### Task description
Pick out every line in the entries that contains the string "Learning" and copy each one.

- - -

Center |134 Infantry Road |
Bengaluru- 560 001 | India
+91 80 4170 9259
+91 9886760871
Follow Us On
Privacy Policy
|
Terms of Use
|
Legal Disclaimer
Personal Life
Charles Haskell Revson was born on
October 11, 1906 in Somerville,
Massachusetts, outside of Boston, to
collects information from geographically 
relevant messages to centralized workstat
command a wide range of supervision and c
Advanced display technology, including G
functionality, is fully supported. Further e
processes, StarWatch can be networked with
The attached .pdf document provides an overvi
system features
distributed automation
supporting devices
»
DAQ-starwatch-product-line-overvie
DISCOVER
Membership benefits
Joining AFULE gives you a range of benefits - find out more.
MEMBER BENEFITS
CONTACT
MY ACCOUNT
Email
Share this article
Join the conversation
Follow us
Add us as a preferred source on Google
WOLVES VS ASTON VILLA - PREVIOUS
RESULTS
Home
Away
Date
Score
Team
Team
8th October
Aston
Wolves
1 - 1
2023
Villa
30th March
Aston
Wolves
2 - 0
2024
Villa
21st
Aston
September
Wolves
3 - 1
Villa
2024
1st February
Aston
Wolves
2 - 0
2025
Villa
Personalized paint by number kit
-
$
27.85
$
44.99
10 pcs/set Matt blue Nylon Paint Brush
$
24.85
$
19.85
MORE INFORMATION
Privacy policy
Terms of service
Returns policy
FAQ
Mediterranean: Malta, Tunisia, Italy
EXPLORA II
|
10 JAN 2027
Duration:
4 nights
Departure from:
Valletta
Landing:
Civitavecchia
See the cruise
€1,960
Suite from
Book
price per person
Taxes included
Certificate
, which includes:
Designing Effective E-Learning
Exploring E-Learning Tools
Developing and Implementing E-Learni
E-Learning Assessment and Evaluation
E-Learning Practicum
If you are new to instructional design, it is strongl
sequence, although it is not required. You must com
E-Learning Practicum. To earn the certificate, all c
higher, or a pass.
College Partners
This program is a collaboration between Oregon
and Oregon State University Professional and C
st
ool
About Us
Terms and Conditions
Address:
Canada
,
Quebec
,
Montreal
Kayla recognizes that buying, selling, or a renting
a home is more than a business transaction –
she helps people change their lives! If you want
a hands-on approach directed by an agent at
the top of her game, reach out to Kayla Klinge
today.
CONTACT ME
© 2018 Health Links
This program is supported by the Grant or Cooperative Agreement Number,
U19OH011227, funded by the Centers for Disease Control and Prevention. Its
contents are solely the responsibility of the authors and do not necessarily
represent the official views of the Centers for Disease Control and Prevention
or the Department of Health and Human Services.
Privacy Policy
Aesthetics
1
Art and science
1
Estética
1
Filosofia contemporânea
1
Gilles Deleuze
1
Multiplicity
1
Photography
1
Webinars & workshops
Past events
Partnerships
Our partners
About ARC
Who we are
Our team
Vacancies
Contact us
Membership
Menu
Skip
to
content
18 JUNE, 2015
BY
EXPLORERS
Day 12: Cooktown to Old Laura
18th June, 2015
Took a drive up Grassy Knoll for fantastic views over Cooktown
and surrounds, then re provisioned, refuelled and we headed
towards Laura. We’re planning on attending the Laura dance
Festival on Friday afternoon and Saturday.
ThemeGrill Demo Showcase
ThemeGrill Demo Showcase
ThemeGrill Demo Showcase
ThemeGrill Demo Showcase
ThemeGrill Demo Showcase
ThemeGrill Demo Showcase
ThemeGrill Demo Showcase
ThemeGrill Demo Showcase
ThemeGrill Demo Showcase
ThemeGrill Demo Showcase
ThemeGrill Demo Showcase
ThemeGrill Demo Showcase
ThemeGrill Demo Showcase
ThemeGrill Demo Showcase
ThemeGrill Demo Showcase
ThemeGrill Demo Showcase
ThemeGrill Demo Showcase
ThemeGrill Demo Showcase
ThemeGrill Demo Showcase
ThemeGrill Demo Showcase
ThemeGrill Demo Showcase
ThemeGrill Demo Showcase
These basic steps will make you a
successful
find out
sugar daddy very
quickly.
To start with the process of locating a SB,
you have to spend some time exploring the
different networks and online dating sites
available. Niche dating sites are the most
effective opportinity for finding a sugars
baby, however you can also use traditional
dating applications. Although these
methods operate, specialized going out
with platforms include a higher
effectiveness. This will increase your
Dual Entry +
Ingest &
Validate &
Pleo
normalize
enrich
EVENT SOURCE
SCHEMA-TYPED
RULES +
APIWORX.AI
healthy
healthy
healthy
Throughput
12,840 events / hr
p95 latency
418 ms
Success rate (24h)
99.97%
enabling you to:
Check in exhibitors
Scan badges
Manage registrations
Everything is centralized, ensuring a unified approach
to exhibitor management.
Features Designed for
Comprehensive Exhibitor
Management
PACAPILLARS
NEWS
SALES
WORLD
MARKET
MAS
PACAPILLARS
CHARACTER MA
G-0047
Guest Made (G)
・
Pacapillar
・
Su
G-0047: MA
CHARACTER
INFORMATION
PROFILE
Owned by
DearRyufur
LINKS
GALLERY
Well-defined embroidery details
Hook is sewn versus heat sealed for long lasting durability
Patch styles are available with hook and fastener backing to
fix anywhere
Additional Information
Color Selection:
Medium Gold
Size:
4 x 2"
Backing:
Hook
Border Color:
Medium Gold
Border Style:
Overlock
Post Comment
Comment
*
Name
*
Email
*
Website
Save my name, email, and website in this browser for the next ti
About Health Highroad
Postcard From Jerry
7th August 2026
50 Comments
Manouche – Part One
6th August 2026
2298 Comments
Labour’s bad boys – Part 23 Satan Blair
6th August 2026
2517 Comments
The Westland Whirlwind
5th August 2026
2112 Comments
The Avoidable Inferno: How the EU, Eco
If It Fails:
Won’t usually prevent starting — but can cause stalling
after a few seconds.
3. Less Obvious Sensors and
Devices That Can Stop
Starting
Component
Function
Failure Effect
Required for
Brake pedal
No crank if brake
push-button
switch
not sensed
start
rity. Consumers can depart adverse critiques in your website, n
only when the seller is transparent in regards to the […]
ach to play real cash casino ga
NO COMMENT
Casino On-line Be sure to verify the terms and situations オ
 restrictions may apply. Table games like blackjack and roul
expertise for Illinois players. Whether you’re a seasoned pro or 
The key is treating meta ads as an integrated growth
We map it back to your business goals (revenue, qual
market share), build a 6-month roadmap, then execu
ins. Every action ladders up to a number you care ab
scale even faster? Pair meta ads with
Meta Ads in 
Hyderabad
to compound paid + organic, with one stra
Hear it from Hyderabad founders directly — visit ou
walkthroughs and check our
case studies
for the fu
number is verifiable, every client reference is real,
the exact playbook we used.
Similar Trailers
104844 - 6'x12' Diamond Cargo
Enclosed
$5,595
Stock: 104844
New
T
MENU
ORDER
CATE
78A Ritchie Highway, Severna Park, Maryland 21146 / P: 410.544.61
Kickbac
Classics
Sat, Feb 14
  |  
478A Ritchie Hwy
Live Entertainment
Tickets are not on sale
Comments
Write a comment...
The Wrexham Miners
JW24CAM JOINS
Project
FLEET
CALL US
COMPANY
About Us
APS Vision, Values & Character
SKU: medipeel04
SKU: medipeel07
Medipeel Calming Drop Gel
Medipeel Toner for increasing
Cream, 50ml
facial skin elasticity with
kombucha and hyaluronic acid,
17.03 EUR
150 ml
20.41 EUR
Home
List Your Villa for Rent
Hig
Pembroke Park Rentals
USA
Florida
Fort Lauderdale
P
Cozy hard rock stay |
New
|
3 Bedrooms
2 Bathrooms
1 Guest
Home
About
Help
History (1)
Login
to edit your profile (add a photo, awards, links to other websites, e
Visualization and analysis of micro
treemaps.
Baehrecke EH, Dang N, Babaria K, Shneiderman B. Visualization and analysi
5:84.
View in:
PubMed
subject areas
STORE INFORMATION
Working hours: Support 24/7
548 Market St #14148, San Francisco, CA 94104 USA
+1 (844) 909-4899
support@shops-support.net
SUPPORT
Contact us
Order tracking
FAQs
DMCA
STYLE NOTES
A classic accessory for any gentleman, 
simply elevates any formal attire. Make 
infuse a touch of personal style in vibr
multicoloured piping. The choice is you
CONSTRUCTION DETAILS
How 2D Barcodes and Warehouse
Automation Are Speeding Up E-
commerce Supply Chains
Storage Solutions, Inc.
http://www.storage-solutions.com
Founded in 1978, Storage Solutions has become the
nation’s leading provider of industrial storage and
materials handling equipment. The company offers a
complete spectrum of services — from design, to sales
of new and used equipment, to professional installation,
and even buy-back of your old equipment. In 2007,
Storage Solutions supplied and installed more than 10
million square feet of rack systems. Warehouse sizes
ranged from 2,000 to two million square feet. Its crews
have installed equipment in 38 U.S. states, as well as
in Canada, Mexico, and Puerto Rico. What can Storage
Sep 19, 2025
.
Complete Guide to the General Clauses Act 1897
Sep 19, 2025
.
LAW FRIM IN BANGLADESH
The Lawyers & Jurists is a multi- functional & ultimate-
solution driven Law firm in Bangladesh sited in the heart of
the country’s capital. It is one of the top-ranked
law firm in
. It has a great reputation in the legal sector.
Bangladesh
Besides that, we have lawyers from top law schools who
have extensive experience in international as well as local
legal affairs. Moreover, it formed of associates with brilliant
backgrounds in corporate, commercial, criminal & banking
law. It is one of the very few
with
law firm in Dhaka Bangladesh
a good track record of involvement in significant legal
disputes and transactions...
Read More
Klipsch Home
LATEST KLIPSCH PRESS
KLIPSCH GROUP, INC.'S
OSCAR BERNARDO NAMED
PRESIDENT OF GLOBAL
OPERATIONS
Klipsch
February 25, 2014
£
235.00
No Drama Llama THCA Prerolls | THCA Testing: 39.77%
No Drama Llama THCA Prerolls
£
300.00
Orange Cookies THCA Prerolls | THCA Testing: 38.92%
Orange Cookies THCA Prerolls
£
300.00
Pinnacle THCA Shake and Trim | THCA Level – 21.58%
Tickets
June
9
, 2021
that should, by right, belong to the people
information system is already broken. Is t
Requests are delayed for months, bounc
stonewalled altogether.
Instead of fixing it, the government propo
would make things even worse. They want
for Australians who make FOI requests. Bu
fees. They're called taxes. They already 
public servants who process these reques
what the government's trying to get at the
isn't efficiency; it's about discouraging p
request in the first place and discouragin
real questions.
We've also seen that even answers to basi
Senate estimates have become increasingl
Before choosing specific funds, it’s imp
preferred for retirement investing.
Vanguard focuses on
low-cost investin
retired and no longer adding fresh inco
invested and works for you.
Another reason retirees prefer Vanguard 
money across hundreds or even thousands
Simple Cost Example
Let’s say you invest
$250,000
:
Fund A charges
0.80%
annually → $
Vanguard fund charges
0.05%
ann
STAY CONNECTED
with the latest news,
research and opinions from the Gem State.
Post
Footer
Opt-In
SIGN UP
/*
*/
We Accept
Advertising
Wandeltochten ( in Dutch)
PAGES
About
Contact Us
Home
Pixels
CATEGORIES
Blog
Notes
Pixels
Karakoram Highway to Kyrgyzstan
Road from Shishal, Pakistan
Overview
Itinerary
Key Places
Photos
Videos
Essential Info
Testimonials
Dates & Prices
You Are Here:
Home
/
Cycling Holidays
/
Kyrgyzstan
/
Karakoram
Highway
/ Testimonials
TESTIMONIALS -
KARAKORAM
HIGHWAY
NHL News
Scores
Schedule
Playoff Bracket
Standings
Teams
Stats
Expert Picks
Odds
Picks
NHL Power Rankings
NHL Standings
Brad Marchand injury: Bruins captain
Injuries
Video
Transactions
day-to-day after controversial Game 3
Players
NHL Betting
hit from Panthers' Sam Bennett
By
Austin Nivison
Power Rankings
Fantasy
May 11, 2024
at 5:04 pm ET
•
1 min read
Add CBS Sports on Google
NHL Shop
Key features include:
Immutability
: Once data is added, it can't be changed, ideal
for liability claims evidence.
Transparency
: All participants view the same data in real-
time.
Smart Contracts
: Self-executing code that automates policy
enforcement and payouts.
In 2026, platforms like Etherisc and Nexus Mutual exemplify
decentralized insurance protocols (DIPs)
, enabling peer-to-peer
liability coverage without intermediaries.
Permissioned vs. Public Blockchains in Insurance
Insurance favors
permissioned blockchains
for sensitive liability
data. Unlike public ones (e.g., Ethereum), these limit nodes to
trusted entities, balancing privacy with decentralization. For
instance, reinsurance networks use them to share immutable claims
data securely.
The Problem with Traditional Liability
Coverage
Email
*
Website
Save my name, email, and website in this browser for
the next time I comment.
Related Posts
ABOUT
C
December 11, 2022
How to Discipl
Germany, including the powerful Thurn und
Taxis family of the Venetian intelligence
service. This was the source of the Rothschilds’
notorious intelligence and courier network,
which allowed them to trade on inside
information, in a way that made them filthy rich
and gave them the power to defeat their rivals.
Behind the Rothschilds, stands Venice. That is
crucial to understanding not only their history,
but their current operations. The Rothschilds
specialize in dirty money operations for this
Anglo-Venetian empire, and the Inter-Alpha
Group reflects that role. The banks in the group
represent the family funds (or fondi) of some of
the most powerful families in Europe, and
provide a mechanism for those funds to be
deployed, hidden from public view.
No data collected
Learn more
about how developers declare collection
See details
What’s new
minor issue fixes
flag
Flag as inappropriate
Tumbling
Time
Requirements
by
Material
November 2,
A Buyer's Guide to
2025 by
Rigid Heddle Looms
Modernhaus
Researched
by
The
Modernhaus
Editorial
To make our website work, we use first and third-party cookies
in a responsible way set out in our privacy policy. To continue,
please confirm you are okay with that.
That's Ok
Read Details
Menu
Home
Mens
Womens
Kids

- - -

### Written answer
Designing Effective E-Learning
Exploring E-Learning Tools
E-Learning Assessment and Evaluation
E-Learning Practicum
E-Learning Practicum. To earn the certificate, all c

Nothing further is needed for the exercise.